*** Data provided Section Begins ***

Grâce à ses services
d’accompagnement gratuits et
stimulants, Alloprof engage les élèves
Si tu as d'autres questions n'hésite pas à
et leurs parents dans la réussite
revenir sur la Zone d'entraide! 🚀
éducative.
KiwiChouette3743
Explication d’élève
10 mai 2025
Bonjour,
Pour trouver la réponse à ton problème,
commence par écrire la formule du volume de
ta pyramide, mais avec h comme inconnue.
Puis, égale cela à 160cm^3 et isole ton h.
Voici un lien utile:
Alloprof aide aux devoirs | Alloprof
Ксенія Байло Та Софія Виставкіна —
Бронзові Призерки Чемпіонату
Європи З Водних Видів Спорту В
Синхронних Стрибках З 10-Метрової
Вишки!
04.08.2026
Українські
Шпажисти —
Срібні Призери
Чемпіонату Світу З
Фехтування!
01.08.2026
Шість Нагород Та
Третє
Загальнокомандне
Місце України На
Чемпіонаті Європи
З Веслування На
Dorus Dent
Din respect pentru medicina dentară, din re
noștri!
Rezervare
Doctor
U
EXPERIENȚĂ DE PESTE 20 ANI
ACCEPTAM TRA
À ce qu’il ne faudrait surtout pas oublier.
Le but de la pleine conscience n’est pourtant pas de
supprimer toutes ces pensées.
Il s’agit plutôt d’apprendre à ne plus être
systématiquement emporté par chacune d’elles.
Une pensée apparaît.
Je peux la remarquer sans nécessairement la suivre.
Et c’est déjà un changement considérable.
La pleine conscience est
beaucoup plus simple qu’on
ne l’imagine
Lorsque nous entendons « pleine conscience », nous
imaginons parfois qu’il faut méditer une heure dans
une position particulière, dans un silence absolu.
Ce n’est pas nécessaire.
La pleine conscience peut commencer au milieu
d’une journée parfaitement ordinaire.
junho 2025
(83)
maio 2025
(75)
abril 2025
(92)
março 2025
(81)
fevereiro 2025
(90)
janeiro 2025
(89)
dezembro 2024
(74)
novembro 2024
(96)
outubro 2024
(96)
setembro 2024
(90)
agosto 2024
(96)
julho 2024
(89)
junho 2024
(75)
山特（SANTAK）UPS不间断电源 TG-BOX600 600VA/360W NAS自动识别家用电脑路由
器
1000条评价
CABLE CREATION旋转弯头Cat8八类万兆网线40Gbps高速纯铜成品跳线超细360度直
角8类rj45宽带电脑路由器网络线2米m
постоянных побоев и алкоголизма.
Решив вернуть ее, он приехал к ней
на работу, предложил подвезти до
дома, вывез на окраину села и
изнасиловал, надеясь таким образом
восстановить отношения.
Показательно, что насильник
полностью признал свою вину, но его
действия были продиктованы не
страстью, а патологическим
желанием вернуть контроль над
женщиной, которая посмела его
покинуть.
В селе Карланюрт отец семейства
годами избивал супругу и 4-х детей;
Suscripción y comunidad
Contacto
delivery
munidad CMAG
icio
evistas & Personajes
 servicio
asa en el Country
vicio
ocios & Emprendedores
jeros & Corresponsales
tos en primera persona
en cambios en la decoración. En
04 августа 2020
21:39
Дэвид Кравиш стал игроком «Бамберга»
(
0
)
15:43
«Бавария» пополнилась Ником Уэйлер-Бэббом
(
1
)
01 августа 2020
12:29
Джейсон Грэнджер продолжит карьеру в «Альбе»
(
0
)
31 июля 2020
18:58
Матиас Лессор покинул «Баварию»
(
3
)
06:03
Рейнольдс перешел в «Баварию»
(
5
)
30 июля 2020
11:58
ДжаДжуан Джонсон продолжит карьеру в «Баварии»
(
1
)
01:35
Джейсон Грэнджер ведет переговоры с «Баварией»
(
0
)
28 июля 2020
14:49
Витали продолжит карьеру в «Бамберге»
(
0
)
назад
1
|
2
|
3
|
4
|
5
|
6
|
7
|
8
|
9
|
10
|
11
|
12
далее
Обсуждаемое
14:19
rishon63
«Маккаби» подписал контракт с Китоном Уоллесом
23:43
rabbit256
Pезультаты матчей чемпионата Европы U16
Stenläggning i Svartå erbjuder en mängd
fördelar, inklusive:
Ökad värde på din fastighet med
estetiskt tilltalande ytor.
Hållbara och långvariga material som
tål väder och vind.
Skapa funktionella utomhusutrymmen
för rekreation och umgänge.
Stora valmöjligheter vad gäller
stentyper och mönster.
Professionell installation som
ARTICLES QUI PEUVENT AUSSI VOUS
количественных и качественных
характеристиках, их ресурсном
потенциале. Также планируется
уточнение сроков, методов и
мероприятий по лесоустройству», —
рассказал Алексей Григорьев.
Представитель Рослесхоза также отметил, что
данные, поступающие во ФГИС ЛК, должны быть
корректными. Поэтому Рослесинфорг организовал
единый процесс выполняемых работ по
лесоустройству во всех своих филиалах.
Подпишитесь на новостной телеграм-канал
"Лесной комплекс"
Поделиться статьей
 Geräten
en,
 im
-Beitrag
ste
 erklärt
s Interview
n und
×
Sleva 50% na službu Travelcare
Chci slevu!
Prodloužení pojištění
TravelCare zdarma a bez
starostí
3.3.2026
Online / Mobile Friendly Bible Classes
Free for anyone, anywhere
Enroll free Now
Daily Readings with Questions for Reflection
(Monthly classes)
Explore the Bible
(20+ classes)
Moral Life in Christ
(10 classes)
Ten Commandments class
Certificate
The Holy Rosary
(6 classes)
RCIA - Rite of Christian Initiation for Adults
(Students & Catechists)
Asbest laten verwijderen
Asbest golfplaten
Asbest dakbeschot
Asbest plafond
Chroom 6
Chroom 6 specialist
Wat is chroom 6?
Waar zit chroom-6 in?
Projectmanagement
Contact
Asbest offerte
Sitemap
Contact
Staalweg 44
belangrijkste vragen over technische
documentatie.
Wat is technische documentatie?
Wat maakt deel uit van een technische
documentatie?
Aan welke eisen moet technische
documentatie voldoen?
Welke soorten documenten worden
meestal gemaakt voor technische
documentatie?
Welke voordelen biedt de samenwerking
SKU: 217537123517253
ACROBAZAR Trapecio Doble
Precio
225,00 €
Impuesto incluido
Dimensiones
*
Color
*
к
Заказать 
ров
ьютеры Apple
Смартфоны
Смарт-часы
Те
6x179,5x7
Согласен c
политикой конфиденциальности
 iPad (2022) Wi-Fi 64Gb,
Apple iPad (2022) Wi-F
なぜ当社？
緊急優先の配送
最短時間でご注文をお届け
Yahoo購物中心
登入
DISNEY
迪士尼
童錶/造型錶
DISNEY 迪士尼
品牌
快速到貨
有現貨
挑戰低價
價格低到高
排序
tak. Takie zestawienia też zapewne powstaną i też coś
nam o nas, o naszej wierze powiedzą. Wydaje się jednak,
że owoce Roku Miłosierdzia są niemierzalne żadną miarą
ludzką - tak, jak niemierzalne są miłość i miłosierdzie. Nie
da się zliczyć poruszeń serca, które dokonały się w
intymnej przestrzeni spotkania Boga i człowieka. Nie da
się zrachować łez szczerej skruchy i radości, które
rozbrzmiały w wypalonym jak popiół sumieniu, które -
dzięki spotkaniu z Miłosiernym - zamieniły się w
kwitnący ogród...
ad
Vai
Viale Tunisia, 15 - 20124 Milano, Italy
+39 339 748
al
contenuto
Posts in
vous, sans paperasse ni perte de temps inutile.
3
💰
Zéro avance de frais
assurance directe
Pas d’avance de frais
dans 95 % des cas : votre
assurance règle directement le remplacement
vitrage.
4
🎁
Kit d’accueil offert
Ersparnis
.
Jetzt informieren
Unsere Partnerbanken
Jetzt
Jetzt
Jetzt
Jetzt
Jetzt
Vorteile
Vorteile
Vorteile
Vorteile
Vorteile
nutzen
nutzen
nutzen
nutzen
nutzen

*** Data provided Section Ends ***

Referring to the material above, set down exactly the lines between the line with "Матиас Лессор покинул" and the line with "Pезультаты матчей чемпионата Европы U16", inclusive, and no other lines.

Матиас Лессор покинул «Баварию»
(
3
)
06:03
Рейнольдс перешел в «Баварию»
(
5
)
30 июля 2020
11:58
ДжаДжуан Джонсон продолжит карьеру в «Баварии»
(
1
)
01:35
Джейсон Грэнджер ведет переговоры с «Баварией»
(
0
)
28 июля 2020
14:49
Витали продолжит карьеру в «Бамберге»
(
0
)
назад
1
|
2
|
3
|
4
|
5
|
6
|
7
|
8
|
9
|
10
|
11
|
12
далее
Обсуждаемое
14:19
rishon63
«Маккаби» подписал контракт с Китоном Уоллесом
23:43
rabbit256
Pезультаты матчей чемпионата Европы U16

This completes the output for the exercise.